Truncate the taylor series of the exponentials, and solve the resulting algebraic equation numerically. Bo Jacoby (talk) 10:38, 15 August 2011 (UTC).

That gives one solution - but my point is that selecting ${\displaystyle e^{i\pi x}}$ as a value of ${\displaystyle (-1{)}^x}$ is arbitrary - why not use ${\displaystyle e^{-i\pi x}}$ or ${\displaystyle e^{3i\pi x}}$ etc. For almost all non-integer values of x you have an infinite number of possible values for ${\displaystyle (-1{)}^x}$. Therefore there are (almost certainly) an infinite number of "Fibonacci roots" of i, not just one. Gandalf61 (talk) 16:23, 15 August 2011 (UTC)

The equation

${\displaystyle f(x)=0}$

where

${\displaystyle f(x)=e^{ax}+e^{-i\pi ax}-i\sqrt{5}}$

has an infinite number of solutions.

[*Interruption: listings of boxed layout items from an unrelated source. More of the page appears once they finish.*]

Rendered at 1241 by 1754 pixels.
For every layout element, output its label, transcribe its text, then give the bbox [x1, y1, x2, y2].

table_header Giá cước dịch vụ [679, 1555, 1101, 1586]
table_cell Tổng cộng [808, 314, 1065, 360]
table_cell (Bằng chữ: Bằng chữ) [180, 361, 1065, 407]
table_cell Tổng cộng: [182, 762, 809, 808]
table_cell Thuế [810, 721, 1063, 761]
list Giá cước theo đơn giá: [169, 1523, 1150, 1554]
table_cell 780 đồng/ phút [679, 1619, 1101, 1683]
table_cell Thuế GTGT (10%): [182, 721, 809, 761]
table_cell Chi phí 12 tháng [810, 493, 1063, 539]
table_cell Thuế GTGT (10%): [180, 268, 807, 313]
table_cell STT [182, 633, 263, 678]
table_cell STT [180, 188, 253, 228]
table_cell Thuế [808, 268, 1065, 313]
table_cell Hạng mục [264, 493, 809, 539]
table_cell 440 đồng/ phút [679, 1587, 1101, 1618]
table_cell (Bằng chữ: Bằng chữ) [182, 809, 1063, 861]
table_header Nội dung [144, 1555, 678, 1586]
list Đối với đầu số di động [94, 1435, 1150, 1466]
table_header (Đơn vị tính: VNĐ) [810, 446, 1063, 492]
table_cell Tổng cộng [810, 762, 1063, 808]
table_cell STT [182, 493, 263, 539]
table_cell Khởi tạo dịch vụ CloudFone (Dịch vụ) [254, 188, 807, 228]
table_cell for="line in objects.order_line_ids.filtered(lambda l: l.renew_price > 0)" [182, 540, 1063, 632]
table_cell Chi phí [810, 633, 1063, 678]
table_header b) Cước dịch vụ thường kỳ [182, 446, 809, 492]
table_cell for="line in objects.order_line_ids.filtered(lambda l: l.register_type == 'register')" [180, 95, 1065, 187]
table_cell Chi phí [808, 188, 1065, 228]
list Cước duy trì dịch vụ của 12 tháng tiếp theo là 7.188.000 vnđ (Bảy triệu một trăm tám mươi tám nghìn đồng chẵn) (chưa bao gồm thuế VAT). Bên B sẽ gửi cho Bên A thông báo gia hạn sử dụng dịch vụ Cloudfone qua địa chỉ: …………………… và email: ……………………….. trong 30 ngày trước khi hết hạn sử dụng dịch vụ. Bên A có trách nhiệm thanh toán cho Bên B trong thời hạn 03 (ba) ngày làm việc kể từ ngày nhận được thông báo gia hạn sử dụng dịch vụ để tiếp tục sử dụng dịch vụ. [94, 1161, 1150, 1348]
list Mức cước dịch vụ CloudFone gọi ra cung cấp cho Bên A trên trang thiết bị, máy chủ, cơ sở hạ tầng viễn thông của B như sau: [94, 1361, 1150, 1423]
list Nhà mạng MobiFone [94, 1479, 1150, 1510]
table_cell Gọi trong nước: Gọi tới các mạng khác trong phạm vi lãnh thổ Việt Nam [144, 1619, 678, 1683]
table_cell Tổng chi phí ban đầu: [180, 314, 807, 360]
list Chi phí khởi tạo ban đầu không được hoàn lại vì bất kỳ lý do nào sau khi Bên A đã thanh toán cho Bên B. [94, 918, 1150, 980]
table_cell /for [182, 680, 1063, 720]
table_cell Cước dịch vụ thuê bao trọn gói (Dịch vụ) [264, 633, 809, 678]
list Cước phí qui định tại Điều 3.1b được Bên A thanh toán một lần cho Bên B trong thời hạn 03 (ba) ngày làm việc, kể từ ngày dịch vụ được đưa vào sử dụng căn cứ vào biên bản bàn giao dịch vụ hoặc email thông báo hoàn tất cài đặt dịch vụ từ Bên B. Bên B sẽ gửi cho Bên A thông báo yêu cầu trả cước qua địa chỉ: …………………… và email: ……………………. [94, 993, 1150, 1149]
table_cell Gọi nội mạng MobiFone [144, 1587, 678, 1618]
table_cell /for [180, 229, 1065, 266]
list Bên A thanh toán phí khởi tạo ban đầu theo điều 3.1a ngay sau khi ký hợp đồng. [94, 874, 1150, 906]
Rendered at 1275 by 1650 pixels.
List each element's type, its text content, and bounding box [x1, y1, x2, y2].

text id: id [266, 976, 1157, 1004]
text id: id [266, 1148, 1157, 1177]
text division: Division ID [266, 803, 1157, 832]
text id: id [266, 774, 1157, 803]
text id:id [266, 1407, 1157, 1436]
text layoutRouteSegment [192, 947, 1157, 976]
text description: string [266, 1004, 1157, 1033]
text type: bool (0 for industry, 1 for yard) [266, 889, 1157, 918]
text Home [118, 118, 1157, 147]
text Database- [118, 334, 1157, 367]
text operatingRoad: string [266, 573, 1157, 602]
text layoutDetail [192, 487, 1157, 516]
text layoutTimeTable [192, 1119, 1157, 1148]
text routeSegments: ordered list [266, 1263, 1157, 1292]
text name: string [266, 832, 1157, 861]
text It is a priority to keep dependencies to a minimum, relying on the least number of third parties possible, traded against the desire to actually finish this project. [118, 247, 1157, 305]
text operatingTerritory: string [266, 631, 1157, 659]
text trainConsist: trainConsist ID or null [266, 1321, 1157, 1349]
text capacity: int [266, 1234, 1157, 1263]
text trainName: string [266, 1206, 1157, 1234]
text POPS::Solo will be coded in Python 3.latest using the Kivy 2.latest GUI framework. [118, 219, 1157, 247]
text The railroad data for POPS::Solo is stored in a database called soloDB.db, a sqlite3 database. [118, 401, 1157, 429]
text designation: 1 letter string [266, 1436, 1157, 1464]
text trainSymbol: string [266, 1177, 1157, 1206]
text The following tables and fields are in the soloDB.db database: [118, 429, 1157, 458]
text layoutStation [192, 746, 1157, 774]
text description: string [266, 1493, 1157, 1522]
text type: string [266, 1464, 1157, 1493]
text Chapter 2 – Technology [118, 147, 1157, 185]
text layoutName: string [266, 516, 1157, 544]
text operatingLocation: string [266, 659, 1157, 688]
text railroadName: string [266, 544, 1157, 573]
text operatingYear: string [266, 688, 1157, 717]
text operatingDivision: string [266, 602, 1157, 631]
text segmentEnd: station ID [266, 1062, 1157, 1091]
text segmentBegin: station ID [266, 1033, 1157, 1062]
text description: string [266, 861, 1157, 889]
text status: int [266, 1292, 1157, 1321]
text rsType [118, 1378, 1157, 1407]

Not just one solution. ${\displaystyle f}$ is like a polynomial of infinite order. There has been taking care of your point. Bo Jacoby (talk) 17:57, 15 August 2011 (UTC).

The solution −1.206+0.512i was computed in J like this.

  a=.^.-:>:%:5
  f=.^@(a&*)+^@((-j.o.a)&*)-(j.%:5)"_
  {:>{:p.f t.i.14
_1.20636j0.51203

Bo Jacoby (talk) 11:18, 16 August 2011 (UTC).